## REQUIRED ACTION
Please restate the entries below word for word, leaving out any pictures.

## WORKING DATA
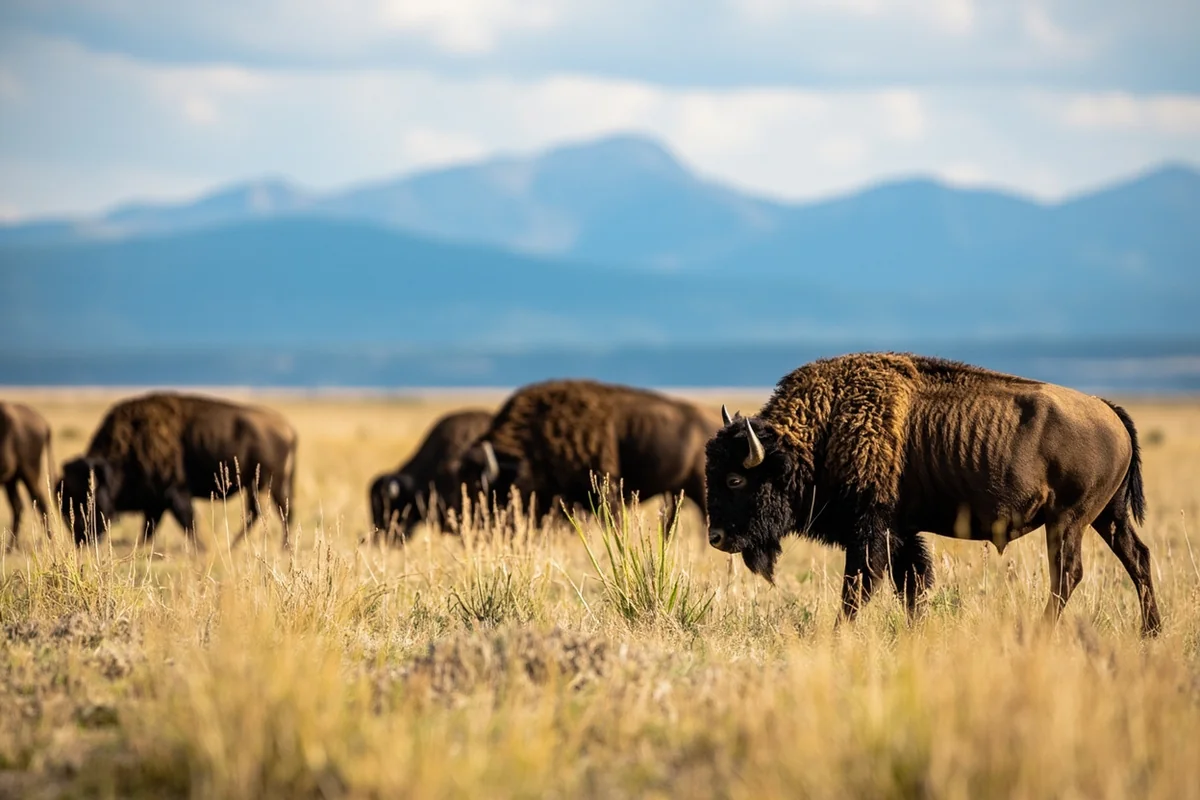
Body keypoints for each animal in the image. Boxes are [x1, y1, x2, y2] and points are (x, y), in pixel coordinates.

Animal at [0, 401, 55, 550]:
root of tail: (44, 423)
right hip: (12, 479)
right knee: (18, 506)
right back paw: (11, 547)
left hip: (29, 472)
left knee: (40, 503)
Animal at [60, 393, 297, 548]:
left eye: (88, 497)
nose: (81, 538)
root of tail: (287, 427)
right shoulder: (156, 501)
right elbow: (151, 525)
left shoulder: (174, 493)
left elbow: (186, 521)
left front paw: (200, 548)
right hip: (258, 485)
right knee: (264, 511)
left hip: (266, 483)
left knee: (275, 511)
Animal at [705, 352, 1162, 636]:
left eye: (735, 479)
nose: (716, 537)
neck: (823, 430)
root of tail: (1109, 411)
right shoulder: (901, 533)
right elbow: (912, 586)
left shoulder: (870, 531)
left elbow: (859, 587)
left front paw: (838, 634)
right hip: (1107, 517)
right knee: (1136, 558)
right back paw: (1151, 633)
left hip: (1068, 521)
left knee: (1067, 573)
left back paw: (1043, 631)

## ANSWER FOR THIS EXERCISE
Body keypoints for each animal in the image. Boxes are [x1, y1, x2, y2] and points are (x, y), in pixel coordinates.

Animal at [0, 401, 55, 550]:
root of tail: (44, 423)
right hip: (12, 479)
right knee: (18, 506)
right back paw: (11, 547)
left hip: (29, 472)
left knee: (40, 503)
Animal at [60, 393, 297, 548]:
left eye: (88, 497)
nose: (81, 538)
root of tail: (287, 427)
right shoulder: (156, 501)
right elbow: (151, 525)
left shoulder: (174, 493)
left elbow: (186, 521)
left front paw: (200, 548)
right hip: (258, 485)
right knee: (264, 511)
left hip: (266, 483)
left knee: (275, 511)
Animal at [705, 352, 1162, 636]:
left eye: (735, 479)
nose: (716, 537)
neck: (823, 430)
root of tail: (1109, 411)
right shoulder: (901, 533)
right elbow: (912, 586)
left shoulder: (870, 531)
left elbow: (859, 587)
left front paw: (838, 634)
right hip: (1107, 517)
right knee: (1136, 558)
right back paw: (1151, 633)
left hip: (1068, 521)
left knee: (1067, 573)
left back paw: (1043, 631)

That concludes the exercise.